In an exclusive interview with SaskAgToday, Goodale believes walking away from the table is “walking away from a solution”. “They somehow think that not negotiating will expedite a solution, and I think quite frankly they’re shooting themselves in the foot.” he said.

Goodale maintains there are three ways to resolve the issues: first is getting back to negotiations, the second is tariffs or halting access altogether, which Goodale says is counterproductive, and the last is going through dispute settlement litigation through the World Trade Organization, though the latter option could take years before an outcome is produced.

He says in any scenario, especially in litigation, Canada has leverage. “In a trade litigation case, Canada will win,” said Goodale. “The British position is simply wrong factually and its entirely unfair, so from a Canadian point-of-view we will defend our producers’ interests and we won’t be intimidated by somebody walking away from the table because we know, on the substance of these issues, both the facts and the law are on Canada’s side.”

When asked how he could use his role as High Commissioner to get talks back in the right direction, Goodale says it’s mainly through diplomacy. “You have to be strategic in deciding when to have those conversations, but the Minister of Trade (Mary Ng) has already indicated that Canada is always ready, willing, and available to have those conversations. We’ll make it abundantly clear to the U.K. that conversation and negotiation is a much better way to proceed and I think eventually this work will get back to the table – in a practical way that’s how you solve these kinds of problems.”

Disappointed but not surprised: CCA

The Canadian Cattle Association (CCA) say while they’re disappointed with the latest development, they commend the federal government and its negotiators for stepping up for cattle producers. “We got to give the Government of Canada its props for standing up for us feed producers in drawing the line that they’re not bending until these bi-lateral issues get resolved.” said Nathan Phinney, president of the CCA.

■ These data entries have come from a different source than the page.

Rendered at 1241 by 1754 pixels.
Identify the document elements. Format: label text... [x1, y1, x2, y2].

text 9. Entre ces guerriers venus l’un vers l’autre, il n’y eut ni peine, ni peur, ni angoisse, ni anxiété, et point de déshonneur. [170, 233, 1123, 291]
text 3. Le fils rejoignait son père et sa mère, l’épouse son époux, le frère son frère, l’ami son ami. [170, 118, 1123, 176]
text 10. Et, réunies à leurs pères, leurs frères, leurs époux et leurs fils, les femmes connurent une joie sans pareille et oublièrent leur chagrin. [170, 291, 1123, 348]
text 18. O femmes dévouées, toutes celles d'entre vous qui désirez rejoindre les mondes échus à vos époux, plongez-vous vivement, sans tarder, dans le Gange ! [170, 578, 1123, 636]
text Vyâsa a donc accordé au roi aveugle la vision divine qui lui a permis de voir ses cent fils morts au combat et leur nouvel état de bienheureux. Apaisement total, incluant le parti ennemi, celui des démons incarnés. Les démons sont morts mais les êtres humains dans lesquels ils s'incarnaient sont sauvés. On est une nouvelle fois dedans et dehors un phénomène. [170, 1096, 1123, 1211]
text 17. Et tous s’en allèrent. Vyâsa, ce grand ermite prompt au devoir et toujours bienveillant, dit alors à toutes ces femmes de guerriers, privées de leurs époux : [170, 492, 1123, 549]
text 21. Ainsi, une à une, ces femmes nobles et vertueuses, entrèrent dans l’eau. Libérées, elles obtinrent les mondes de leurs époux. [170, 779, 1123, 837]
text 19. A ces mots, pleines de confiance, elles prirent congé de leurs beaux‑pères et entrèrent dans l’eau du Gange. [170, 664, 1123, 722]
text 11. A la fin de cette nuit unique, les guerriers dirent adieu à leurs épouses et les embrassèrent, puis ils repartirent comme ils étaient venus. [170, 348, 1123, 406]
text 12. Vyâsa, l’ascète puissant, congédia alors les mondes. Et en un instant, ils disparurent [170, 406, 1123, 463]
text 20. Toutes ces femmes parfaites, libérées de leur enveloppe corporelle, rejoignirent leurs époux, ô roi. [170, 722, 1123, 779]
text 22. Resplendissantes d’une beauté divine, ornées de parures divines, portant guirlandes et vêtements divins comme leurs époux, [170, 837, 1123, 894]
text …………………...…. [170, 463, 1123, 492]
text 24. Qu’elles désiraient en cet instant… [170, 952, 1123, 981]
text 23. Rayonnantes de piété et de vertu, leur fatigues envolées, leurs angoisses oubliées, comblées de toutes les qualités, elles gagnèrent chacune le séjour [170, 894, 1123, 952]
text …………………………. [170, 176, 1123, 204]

The Canadian cattle sector, including the CCA, has argued the British ban isn’t based on any scientific evidence. Phinney says to break the standstill between Canada and Britain, the trade rules have to be science based, not politicized. “When it gets politicized, you don’t have free trade because it can go any direction,” he said. “So if we want to trade globally, it has to be science and rules based and then you have a standard which you can follow, but until that (happens) if we start politicizing every issue you don’t have free trade you have whatever the government of the day decides that it may or may not want to support or have the political pressures of what they may or may not to support.”

Canada and the U.K. continue to trade through the Trade Continuity Agreement (TCA), an agreement according to Goodale that is 98 to 99 percent tariff-free. 

Phinney, however, says if things continue the way they are, he’s in favour of putting tariffs on the British. “I would,” Phinney said. “We’ve got ample trading partners across the globe that show good, open, fair trade and as far as I’m concerned we should continue to support those trade deals and negotiations to people that want to and that’s where we should be focusing on sending our product and receiving from those places as well – that’s what the principles of free and open trade are.”

The CCA President also believes the U.K. walking away from talks could negatively affect their application into the Comprehensive and Progressive Trans-Pacific Partnership (CPTPP). “They’re (U.K.) the only country that holds our food safety systems to this regard and doesn’t recognize it like the rest of the world does,” Phinney said. “There isn’t an issue anywhere else – the science, the rules and research are behind us on that and there’s a reason why we do trade with as many countries that we do.  

“It shows a clear signal when they get up and walk away from the table…so it would raise questions if it was me if they’re really considering free and open trade.” Phinney added.

The United Kingdom is Canada’s third largest trading partner, behind China and the United States. Annual Canada-U.K. trade is valued around $46-billion.